Keeping a Mint plant handy has been something I've always done. I enjoy using mint in some foods and as an extra in green salads. It give such a fresh flavor when added.
This past few months I've had a Chocolate Mint plant in a pot, on my deck in the full sun, and the aroma is outstanding.
The plant is getting large so I thought to clip it a bit and dry some of the leaves. But, I have never used Chocolate Mint and had to do a bit of research.
Do I dry it or just put in a freezer bag then put into the freezer?
How do I store this mint?
From what I read
Chocolate Mint (Mentha piperita cv.) neither smells nor tastes like chocolate, but rather it is reminiscent of an Andes after-dinner chocolate Mint. Thus, the suggestion of Chocolate is there and is strong enough to make us love it.
Great dried and added to black tea or used by itself, Chocolate Mint also makes a nice addition to chocolate deserts or a surprise addition to breakfast breads.
Mints develop their best colors and flavors when grown in the sun like this Chocolate Mint. There are two growth phases for mints, at first, in early spring, the stems head up to make flowers. After flower production, the horizontal runners take off and cover a lot of distance in a short time. Bees and Butterflies love mint flowers.
I gathered my little harvest and tied it together then hung it in the kitchen window to dry.
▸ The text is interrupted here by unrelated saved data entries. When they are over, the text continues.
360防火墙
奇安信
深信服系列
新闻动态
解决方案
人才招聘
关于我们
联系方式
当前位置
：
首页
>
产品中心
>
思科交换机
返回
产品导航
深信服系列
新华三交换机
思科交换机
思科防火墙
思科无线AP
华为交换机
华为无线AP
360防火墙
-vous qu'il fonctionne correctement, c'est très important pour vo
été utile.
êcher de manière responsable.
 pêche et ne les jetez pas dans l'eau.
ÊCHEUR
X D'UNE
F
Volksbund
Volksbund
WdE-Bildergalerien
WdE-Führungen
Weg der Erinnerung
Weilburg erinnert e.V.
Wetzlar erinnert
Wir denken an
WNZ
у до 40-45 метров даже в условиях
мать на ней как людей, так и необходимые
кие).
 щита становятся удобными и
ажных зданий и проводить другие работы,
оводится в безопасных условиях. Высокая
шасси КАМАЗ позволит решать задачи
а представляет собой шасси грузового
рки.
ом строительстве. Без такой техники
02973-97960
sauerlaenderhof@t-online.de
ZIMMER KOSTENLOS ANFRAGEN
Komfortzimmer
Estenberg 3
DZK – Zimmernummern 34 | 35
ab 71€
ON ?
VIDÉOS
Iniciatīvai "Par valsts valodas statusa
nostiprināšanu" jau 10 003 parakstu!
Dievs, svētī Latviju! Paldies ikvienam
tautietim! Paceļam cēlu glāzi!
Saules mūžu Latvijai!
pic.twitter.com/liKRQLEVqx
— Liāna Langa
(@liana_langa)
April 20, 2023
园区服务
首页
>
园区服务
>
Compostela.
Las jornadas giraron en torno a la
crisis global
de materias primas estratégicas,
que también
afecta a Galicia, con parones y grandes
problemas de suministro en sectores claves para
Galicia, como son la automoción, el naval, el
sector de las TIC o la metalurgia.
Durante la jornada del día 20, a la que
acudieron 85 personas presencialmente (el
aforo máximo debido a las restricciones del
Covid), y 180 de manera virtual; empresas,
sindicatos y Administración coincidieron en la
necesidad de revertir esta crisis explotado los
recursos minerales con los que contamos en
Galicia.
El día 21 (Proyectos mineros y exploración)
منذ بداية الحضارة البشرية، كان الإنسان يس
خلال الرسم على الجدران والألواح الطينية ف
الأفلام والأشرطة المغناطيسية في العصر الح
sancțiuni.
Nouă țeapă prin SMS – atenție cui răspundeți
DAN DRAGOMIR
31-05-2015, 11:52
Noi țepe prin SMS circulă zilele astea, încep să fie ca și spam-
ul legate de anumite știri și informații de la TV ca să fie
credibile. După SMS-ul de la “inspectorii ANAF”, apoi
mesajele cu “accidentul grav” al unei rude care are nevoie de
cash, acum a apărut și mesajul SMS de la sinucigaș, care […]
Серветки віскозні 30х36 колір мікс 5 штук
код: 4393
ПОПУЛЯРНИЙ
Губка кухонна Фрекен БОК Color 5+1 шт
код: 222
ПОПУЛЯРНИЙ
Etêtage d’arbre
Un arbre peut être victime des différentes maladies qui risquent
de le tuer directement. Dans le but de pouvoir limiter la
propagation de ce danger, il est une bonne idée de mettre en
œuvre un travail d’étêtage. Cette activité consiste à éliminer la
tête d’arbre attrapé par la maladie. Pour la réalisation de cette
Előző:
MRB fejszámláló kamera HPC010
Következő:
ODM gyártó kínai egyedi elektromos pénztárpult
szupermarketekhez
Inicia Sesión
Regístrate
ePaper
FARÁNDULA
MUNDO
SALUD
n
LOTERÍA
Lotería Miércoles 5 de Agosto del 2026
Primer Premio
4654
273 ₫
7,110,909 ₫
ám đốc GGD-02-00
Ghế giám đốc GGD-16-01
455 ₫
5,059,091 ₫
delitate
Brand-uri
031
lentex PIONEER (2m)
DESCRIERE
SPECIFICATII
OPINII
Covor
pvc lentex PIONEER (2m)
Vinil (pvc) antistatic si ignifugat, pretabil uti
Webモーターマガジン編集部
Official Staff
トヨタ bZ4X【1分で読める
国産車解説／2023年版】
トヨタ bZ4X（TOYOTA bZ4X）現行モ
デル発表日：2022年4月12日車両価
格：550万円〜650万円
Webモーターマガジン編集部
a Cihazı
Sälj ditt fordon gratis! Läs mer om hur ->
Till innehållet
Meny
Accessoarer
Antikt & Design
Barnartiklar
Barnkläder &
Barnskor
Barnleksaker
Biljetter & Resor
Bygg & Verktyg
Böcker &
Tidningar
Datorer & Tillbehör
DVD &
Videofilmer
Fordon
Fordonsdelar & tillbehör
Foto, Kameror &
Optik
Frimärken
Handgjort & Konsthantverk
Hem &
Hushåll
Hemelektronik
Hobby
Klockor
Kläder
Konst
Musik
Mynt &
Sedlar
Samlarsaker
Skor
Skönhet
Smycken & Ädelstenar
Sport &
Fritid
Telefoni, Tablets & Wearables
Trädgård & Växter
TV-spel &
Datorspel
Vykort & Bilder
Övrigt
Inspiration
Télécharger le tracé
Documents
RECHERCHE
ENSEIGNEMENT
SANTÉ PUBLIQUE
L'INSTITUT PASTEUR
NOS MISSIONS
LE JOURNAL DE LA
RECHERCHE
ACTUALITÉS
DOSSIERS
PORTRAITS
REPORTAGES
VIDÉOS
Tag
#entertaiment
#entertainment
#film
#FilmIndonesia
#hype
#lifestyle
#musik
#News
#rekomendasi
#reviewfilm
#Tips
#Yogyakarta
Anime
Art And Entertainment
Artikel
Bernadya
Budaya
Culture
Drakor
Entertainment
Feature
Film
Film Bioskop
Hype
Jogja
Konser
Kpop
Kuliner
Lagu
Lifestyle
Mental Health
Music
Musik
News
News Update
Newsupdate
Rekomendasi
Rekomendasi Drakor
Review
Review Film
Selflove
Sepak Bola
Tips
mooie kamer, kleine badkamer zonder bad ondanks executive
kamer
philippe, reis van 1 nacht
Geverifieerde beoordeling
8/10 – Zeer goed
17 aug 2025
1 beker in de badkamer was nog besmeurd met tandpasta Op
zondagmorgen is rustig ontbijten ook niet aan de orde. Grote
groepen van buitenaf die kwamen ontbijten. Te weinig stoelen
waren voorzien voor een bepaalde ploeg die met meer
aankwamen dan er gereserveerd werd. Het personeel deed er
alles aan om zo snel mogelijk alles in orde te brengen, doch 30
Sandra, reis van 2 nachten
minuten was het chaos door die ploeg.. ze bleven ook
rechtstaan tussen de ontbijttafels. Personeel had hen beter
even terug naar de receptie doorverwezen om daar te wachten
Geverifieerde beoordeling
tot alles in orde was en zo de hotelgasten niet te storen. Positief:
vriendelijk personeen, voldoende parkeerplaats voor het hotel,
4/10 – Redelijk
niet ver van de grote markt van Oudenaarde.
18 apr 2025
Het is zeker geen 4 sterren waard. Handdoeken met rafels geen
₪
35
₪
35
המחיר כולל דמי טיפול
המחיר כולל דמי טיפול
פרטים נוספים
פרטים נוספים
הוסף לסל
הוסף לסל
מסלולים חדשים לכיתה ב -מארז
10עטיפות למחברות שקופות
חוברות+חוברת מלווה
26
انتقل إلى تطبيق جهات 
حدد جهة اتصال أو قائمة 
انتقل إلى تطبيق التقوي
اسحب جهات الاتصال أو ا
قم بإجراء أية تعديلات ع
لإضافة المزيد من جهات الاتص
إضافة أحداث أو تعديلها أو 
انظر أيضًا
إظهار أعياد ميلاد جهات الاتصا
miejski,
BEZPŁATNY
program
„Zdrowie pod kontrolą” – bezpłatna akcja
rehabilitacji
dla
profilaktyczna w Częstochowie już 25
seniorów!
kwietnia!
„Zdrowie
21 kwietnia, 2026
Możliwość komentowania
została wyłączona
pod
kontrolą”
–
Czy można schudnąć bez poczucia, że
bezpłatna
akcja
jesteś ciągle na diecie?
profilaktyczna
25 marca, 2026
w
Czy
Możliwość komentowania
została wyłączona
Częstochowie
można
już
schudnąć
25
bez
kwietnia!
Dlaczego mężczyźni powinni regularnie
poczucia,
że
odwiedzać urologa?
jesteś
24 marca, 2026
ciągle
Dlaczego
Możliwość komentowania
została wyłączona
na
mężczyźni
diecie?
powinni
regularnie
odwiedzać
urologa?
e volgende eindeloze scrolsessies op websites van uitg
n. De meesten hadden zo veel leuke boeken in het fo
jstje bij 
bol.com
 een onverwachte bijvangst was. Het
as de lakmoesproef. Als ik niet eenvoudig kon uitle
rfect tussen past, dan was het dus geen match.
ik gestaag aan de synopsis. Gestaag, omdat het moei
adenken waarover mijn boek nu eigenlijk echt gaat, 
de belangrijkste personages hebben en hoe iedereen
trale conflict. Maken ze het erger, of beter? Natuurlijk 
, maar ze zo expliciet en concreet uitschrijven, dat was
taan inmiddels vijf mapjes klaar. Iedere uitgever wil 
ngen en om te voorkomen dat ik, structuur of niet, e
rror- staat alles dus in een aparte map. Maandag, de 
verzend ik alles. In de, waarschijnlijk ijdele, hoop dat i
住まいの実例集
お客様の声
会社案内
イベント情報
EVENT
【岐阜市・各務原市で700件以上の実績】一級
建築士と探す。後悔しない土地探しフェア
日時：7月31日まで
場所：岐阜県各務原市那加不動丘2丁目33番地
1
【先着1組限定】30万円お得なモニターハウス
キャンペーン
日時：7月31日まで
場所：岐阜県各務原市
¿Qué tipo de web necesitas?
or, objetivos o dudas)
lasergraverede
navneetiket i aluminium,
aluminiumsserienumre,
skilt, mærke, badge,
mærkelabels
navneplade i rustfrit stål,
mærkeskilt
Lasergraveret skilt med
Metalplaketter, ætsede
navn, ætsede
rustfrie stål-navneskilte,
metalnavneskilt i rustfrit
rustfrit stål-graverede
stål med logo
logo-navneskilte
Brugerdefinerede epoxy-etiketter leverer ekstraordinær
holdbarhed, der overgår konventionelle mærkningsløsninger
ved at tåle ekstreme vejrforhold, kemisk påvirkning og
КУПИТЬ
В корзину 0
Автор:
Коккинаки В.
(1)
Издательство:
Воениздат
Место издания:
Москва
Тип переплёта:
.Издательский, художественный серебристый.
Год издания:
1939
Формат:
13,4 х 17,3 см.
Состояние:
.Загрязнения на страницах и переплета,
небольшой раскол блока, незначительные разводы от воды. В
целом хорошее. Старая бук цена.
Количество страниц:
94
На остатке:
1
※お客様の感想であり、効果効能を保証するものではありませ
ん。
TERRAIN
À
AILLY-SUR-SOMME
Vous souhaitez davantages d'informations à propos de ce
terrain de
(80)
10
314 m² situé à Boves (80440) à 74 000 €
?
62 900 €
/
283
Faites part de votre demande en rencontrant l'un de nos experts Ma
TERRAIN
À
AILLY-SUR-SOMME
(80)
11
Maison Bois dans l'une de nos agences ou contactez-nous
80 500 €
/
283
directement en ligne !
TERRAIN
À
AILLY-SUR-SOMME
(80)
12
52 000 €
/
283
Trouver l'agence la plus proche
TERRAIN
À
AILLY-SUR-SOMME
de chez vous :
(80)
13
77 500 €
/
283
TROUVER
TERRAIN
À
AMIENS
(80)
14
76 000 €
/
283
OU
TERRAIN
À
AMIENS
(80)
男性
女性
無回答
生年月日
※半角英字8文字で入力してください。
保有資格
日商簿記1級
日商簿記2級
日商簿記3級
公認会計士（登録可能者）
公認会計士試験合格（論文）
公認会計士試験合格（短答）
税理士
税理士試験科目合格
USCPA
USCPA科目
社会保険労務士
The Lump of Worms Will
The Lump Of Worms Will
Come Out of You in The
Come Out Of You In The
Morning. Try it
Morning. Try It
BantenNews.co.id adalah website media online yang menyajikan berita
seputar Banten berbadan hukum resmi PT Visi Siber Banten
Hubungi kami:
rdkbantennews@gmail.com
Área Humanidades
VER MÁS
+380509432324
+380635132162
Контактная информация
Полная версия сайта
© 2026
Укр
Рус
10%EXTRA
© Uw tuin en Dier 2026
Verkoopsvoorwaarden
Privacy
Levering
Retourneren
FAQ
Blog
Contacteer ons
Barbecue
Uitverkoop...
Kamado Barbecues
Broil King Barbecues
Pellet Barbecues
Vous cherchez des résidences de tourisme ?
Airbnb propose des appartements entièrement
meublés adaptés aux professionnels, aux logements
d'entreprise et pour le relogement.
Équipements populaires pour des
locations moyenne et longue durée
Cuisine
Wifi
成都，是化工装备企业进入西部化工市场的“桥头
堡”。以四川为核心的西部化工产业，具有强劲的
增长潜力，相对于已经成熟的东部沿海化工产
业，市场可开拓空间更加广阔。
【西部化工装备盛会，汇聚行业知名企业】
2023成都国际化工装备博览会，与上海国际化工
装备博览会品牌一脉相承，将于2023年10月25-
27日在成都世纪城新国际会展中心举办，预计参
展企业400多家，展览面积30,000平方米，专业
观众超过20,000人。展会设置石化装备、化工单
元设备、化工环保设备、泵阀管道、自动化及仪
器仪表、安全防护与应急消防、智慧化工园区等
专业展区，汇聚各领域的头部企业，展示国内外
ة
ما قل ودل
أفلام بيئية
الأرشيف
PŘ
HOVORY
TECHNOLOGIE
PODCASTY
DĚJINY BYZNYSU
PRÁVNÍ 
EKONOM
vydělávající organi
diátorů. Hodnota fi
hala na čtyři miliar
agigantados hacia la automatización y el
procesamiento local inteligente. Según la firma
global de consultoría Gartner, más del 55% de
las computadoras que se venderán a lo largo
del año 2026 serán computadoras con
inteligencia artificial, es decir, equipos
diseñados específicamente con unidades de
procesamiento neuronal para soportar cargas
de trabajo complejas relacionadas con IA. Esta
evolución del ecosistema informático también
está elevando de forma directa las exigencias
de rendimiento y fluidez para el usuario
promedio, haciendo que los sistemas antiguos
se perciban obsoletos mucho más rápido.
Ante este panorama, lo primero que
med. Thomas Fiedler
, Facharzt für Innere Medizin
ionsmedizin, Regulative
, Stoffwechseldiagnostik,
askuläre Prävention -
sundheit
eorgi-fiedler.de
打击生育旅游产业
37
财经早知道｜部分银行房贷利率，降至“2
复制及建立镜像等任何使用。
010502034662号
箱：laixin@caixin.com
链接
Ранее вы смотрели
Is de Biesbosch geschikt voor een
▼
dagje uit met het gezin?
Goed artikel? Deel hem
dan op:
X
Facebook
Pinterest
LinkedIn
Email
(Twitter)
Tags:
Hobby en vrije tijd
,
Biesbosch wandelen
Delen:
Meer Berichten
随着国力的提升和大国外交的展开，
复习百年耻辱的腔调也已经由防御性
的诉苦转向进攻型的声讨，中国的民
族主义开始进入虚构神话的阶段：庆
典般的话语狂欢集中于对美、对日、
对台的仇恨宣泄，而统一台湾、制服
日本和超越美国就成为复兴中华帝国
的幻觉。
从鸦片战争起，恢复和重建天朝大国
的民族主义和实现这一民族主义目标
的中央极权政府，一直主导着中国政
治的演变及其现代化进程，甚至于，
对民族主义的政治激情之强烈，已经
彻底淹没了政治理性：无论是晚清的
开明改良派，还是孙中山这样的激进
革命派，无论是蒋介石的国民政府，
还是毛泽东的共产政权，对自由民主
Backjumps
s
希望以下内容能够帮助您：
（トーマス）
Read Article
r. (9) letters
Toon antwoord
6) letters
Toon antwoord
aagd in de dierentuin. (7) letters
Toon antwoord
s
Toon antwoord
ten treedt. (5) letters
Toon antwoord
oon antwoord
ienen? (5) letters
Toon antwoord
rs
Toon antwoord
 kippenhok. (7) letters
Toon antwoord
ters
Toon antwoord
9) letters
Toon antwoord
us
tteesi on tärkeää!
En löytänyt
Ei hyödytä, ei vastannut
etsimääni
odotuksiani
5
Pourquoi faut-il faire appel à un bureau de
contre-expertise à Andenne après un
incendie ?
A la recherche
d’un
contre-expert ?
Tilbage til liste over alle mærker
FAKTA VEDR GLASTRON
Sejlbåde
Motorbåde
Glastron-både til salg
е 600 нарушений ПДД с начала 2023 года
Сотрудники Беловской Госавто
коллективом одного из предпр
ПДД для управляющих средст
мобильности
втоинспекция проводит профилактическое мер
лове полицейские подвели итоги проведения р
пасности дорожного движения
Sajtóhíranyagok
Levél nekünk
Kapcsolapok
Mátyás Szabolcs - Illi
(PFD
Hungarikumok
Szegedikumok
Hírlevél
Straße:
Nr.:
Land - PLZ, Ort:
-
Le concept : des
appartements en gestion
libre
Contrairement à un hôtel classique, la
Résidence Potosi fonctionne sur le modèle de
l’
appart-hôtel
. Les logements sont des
I will have to wait for it to dry before testing it in my evening green tea.
We will see how it works?
My kitchen window is the catch all for my garden clippings. I have a bit of Rosemarry trying to root and a little Roma Tomato that fell off the vine. Garlic, well that is where I keep it all the time.
I'm going to try the Chocolate Banana Bread this week. Wonder if I can put in fresh leaves or is it important to use only dry!
I love a good experiment!
Will post more on that another time!